The plan also would eliminate the crook at the west end of Vine Street around Triangle Park, which city leaders have been trying to close for years. It also would rearrange some lanes and sidewalks on Vine Street to make space for a boulevard-style park in the center of the street between Limestone and Broadway, but without significantly reducing traffic capacity. Ideally, Vine Street would go from one-way to two-way traffic, but it wouldn’t have to.

The plan would create green space downtown that would act like rain gardens to manage and filter storm water using much of the existing underground infrastructure. That aspect of the plan is brilliant.

City officials should be looking throughout Fayette County for places where stream restoration, rain gardens and other natural techniques can be used to manage runoff and filter runoff from streets, parking lots and development. In many places, this approach could be more attractive and less costly than traditional engineering solutions.

In both result and process, this Town Branch Commons design competition has been remarkable. After getting proposals from 23 firms, Lexington chose five finalists and gave each a $15,000 honorarium to work on a detailed plan. That money was donated by the Nashville family of Lee Ann Ingram, an investor in Shorty’s Market on Short Street.

The result was that Lexington got the benefit of having five teams of the world’s best landscape architects and urban designers take a deep look at the city’s issues and propose detailed solutions — at no cost to taxpayers.

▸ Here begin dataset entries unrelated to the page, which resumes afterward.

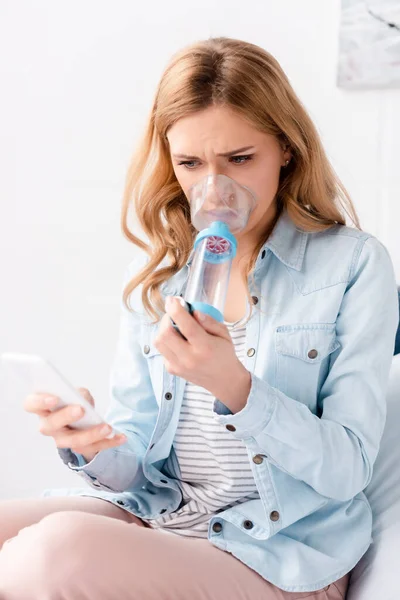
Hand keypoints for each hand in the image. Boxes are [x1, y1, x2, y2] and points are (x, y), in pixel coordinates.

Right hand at [23, 388, 126, 462]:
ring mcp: (63, 439)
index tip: (54, 398)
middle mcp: (49, 426)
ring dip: (91, 434)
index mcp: (43, 408)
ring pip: (73, 441)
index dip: (40, 402)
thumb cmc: (75, 402)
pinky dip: (109, 442)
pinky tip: (121, 437)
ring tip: (107, 428)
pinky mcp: (80, 448)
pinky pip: (94, 448)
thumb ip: (79, 394)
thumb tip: (83, 401)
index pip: (31, 404)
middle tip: (80, 409)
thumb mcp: (78, 394)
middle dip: (66, 417)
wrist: (85, 420)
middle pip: (51, 425)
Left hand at [155, 296, 250, 411]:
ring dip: (163, 329)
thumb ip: (209, 321)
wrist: (224, 380)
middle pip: (165, 334)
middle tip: (174, 313)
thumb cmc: (225, 354)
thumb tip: (193, 310)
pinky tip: (178, 340)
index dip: (176, 309)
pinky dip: (167, 341)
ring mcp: (179, 366)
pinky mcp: (172, 370)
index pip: (186, 326)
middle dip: (166, 318)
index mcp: (205, 347)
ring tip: (174, 326)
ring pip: (159, 342)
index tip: (172, 299)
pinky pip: (162, 350)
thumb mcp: (224, 334)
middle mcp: (189, 358)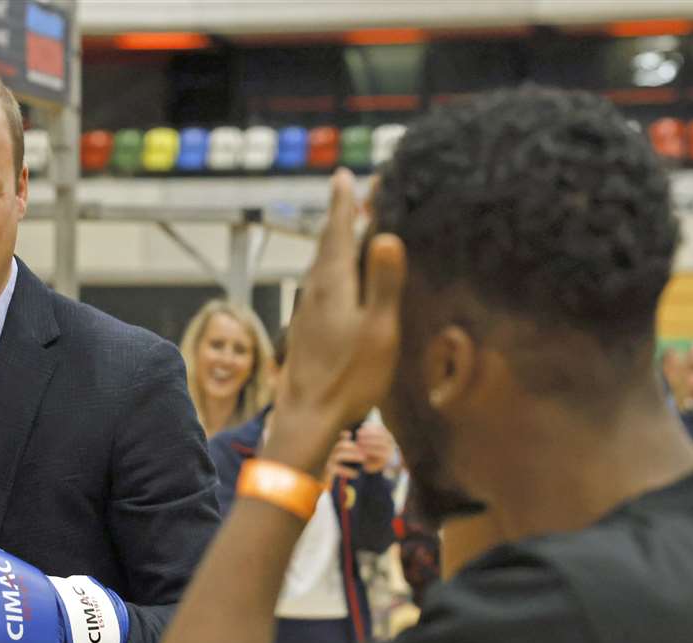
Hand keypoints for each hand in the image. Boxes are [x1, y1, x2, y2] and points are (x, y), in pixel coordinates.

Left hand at [265, 170, 406, 476]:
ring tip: (345, 230)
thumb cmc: (348, 378)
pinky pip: (320, 286)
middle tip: (348, 193)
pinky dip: (331, 270)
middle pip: (327, 245)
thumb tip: (385, 236)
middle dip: (339, 217)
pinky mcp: (306, 331)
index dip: (344, 203)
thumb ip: (383, 284)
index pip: (338, 231)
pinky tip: (336, 283)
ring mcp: (306, 312)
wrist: (307, 417)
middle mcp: (313, 291)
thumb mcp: (377, 330)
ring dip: (333, 244)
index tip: (344, 175)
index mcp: (332, 284)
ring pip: (321, 266)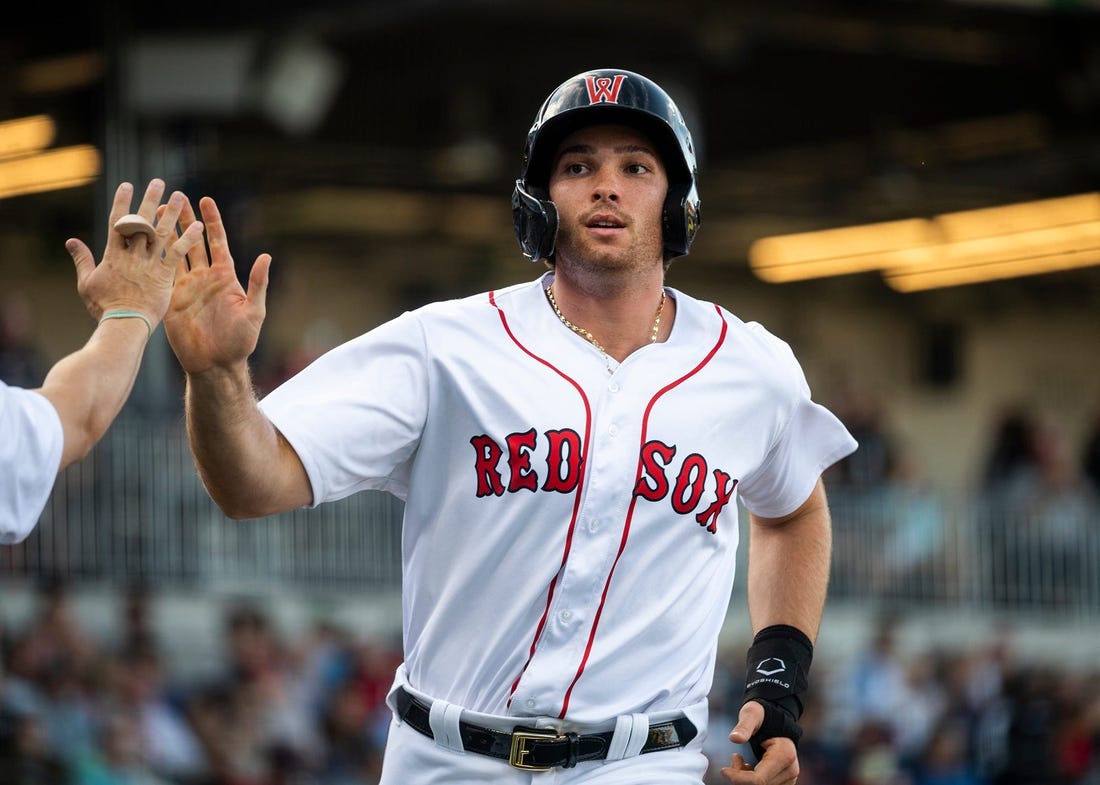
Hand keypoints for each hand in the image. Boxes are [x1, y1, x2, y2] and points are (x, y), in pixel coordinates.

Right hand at [65, 179, 203, 325]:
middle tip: (158, 181)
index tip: (127, 185)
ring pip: (160, 233)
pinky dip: (187, 239)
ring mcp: (148, 265)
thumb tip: (71, 241)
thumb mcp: (87, 282)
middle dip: (149, 200)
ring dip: (171, 213)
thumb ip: (81, 260)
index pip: (117, 222)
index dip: (122, 202)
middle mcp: (131, 255)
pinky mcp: (164, 276)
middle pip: (141, 222)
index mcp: (112, 255)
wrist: (122, 326)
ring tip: (180, 195)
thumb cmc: (103, 307)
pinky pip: (177, 254)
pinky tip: (198, 225)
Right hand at [163, 195, 271, 374]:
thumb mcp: (254, 312)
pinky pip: (161, 275)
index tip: (205, 200)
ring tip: (154, 212)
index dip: (211, 221)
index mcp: (225, 276)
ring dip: (165, 234)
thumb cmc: (240, 341)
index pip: (217, 242)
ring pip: (174, 254)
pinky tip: (142, 242)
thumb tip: (266, 256)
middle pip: (193, 241)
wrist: (216, 365)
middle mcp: (204, 278)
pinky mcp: (170, 299)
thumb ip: (257, 284)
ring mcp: (186, 287)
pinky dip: (153, 258)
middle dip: (184, 219)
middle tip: (174, 197)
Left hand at [722, 701, 799, 784]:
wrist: (775, 719)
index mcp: (784, 755)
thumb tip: (735, 738)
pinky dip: (752, 781)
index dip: (738, 778)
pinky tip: (748, 768)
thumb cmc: (762, 715)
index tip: (724, 770)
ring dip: (746, 779)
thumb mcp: (752, 714)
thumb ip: (744, 726)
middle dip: (740, 777)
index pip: (758, 779)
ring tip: (741, 761)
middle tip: (735, 758)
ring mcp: (790, 777)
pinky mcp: (785, 781)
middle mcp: (791, 769)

How could little Lexington attract such talent? One reason is the personal connections Michael Speaks, dean of the University of Kentucky’s College of Design, has in the global design community. Another is Mayor Jim Gray’s vision for a world-class downtown. And another is the successful Arena, Arts and Entertainment District Task Force process, which engaged a world-class master planner (Norway-based Space Group) and is now following through on its recommendations.

Lexington has a lot of work to do before these grand plans can become reality. But, for the first time in a very long time, it at least has some truly grand plans.